Quand j’étais ado, j’entendais des baby-boomers, alors autour de la cinquantaine, parler de la vieillesse. Le ton était souvent une fin de non-recevoir. « Plutôt crever que de me faire placer. » « Si je perds mes facultés, débranchez-moi. » « S’il me reste un bras valide, je frappe le premier clown qui entre dans ma chambre. » « Promets-moi que tu viendras me faire fumer des joints dans mon foyer de vieux. »

Tout cela était dit un peu à la blague, parce que la vieillesse était encore loin. Mais elle arrive toujours plus vite qu’on pense. Il me semblait clair que cette génération qui avait révolutionné l’image de la jeunesse, avec ses cheveux longs et ses pantalons à pattes d’éléphant, allait probablement révolutionner la vieillesse aussi. Ce n’était pas la « génération silencieuse » qui l’avait précédée, et elle allait conserver jusqu’à la fin la puissance de son poids démographique qui pèse sur les soins de santé et notre avenir collectif.

Il se fomentait là des trucs qui allaient advenir, comme la légalisation du cannabis et l’aide médicale à mourir. Il reste maintenant à définir comment on veut vivre sa vieillesse, alors que la pandémie a révélé au grand jour un système de CHSLD qu’on savait déjà défaillant et un business des RPA pas mal florissant. Selon une étude de la SCHL, environ 18 % des personnes âgées de 75 ans et plus vivaient dans des résidences pour aînés au Québec en 2020, quand cette proportion varie entre 5 et 10 % dans les autres provinces.

Qu’est-ce qui explique cette tendance lourde ? Pourquoi préférons-nous plus qu’ailleurs regrouper les vieux avec les vieux alors que la plupart peuvent très bien vivre dans leurs appartements et leurs collectivités, moyennant un petit coup de pouce ?

Mon chum travaille auprès de deux personnes âgées d’environ 85 ans comme aide domestique depuis le début de la pandémie. Cela ne devait être que de courte durée, parce qu’elles s’apprêtaient à aller vivre en RPA. Elles ont changé d’idée en voyant les gens confinés dans leurs résidences et l’armée débarquer dans les CHSLD. Malgré les limitations dues à leur âge et leur état de santé, elles veulent rester chez elles.

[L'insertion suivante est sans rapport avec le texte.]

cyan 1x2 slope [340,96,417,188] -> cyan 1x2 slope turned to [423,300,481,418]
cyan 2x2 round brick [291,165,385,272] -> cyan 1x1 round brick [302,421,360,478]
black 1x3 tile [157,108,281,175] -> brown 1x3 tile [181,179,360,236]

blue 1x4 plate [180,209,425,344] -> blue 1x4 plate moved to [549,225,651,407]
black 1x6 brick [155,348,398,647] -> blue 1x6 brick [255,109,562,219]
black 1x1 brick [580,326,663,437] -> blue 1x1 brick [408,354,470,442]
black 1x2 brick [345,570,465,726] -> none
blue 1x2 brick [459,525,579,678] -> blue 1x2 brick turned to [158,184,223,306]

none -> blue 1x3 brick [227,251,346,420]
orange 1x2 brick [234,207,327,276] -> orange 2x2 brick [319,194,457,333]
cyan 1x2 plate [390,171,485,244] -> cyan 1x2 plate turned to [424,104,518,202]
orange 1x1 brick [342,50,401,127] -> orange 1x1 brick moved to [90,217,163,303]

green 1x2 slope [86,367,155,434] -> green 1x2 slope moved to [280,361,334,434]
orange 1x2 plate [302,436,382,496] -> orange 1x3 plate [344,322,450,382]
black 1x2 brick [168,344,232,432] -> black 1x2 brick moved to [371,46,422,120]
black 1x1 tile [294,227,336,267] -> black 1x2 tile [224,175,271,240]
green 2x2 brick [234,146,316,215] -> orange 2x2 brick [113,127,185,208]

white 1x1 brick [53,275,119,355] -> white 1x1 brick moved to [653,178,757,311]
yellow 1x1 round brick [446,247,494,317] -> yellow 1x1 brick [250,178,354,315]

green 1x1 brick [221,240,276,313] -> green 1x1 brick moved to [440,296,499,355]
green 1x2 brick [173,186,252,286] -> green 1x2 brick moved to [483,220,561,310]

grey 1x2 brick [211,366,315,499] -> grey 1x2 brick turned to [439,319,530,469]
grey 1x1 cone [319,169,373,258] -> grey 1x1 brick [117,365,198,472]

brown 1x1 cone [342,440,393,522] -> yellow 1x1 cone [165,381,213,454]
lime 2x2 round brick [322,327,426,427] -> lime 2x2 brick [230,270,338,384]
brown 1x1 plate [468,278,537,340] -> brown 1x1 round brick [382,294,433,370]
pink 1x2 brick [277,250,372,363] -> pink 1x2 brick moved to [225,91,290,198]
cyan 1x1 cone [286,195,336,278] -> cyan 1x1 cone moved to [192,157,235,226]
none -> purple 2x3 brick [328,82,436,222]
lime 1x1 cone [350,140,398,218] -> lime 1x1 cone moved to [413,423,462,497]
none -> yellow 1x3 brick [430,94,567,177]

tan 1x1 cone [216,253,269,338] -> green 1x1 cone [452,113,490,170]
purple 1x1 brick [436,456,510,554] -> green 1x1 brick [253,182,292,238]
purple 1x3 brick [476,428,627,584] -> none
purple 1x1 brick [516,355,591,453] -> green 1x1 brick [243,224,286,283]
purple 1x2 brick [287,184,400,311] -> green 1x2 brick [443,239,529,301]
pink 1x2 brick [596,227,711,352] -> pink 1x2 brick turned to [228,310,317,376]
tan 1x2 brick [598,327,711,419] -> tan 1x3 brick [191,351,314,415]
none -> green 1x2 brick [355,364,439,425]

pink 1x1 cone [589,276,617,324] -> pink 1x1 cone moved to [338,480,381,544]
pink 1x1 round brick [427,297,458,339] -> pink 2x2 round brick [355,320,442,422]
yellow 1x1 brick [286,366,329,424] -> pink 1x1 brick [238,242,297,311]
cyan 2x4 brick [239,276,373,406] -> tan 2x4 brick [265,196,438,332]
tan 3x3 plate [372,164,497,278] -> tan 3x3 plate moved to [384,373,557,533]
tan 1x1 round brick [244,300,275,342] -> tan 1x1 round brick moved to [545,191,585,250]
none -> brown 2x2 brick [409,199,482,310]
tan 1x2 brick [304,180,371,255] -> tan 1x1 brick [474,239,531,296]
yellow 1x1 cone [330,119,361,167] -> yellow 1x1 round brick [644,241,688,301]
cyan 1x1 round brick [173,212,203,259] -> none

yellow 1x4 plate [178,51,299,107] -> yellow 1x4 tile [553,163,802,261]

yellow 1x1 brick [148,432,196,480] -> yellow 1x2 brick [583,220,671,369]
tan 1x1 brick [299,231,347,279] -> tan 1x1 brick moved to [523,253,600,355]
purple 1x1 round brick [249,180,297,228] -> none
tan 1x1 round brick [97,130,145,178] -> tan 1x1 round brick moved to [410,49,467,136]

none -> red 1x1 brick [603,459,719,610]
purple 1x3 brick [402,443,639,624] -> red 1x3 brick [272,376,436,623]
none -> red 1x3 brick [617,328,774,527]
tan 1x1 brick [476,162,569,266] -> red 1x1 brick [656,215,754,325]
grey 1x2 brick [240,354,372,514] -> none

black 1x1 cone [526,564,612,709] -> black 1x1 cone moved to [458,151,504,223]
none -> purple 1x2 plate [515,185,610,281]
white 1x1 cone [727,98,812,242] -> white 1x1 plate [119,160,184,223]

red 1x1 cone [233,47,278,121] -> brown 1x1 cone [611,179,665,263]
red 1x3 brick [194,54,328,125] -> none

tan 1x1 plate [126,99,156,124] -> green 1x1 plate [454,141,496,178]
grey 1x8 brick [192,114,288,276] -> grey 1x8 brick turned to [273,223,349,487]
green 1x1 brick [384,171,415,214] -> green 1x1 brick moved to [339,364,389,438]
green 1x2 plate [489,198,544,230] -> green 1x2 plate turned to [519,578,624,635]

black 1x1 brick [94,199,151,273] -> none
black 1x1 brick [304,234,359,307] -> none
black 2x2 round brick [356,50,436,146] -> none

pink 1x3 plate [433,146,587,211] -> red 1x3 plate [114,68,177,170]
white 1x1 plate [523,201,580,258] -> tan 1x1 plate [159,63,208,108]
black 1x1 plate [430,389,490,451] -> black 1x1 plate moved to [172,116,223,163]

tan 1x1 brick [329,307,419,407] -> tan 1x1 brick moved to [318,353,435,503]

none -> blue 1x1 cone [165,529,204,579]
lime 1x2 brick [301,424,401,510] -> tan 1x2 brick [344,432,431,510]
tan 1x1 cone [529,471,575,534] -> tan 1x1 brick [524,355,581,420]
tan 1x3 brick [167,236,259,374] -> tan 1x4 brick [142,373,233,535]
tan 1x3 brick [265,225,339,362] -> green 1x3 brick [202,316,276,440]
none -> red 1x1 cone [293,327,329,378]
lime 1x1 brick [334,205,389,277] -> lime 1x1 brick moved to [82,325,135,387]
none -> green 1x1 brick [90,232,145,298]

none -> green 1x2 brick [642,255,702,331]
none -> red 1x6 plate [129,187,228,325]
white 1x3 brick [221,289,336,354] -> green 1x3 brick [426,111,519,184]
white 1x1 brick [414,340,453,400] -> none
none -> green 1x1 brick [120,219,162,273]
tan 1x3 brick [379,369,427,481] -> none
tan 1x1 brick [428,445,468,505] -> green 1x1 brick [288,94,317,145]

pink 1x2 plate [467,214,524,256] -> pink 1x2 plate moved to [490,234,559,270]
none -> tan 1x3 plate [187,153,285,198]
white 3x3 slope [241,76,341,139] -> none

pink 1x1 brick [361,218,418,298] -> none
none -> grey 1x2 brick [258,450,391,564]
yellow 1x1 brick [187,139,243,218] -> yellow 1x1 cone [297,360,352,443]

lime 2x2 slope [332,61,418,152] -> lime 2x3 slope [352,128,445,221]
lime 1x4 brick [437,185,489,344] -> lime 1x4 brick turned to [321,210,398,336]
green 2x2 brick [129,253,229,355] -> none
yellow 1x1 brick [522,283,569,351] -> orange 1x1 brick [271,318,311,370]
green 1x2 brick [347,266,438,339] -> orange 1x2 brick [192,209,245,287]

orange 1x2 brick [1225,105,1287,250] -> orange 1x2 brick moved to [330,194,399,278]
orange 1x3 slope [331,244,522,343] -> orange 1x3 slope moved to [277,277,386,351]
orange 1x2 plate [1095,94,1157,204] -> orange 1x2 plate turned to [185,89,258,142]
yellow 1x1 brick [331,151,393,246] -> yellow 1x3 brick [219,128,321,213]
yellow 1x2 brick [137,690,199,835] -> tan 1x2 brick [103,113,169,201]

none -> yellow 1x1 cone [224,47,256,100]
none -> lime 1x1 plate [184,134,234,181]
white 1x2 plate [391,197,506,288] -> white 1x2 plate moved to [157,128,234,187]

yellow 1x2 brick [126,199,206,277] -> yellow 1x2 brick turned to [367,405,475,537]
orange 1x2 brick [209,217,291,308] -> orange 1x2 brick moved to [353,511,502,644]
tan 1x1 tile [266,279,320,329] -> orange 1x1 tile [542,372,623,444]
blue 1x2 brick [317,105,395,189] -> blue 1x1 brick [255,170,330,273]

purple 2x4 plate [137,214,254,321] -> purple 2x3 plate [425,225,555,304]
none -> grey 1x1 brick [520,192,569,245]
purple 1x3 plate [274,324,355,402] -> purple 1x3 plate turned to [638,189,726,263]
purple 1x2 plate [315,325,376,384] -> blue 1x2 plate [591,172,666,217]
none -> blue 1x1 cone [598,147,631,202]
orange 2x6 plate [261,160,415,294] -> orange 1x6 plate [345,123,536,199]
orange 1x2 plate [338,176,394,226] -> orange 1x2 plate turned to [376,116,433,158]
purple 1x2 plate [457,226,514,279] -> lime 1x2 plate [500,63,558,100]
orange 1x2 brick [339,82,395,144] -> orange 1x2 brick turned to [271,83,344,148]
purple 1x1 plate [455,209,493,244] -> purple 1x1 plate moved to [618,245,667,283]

Débrouillardes, elles sont entrées dans un système de soins à domicile qui me dit que si on y met l’effort, vieillir pourrait se passer autrement. Tous les jours, elles reçoivent des visites, de leur aide domestique à l’infirmière du CLSC, en passant par l’ergothérapeute, la travailleuse sociale, la femme de ménage et le livreur de médicaments de la pharmacie. Elles font leur épicerie et leurs achats sur l’internet. Elles ont traversé la pandémie probablement mieux que si elles avaient été en résidence, pour laquelle de toute façon elles ne pourraient probablement plus se qualifier avec les services dont elles ont besoin.

Le sort des aînés dans notre société qui devra affronter ce défi démographique me semble trop criant pour laisser ça seulement entre les mains des plus jeunes – ils ont une vision déformée de la vieillesse, qu’ils ne côtoient pas assez parce qu’on la cache. Pourtant, elle fait vivre les théâtres, les musées et les restaurants. Quand je vois mon voisin, M. Lajeunesse (qui porte bien son nom), faire encore du bénévolat à 87 ans, mon beau-père de 77 ans s’occuper seul de sa maison depuis qu’il est veuf, ou ma mère et ses copines faire le party plus tard que je ne le fais moi-même, j’espère les garder auprès de moi le plus longtemps possible, autant qu’ils espèrent rester chez eux. Parce que, merde, ils sont cool, et j’ai besoin de savoir qu’on peut le rester toute sa vie. Je n’arrive pas à voir ces gens-là dans des endroits où on va leur proposer du bingo et du Michel Louvain (paix à son âme), quand ils ont carburé aux Rolling Stones et Jefferson Airplane en prenant de l’acide.

Ils vont devoir imposer leur vision de leurs vieux jours parce que notre regard sociétal est périmé, je crois.

En lisant l’échange entre Louise Forestier et Réjean Hébert dimanche dans La Presse, je sens poindre une révolte. Les prémices d’un combat pour une vieillesse dans la dignité, le plus longtemps possible chez soi. Et j’ai envie de dire : « Luttez, boomers. » Une dernière fois. De façon un peu égoïste, je pense aussi que je pourrai profiter des retombées quand ce sera mon tour. Et je veux que Louise Forestier puisse continuer son Osstidcho en passant le balai chez elle.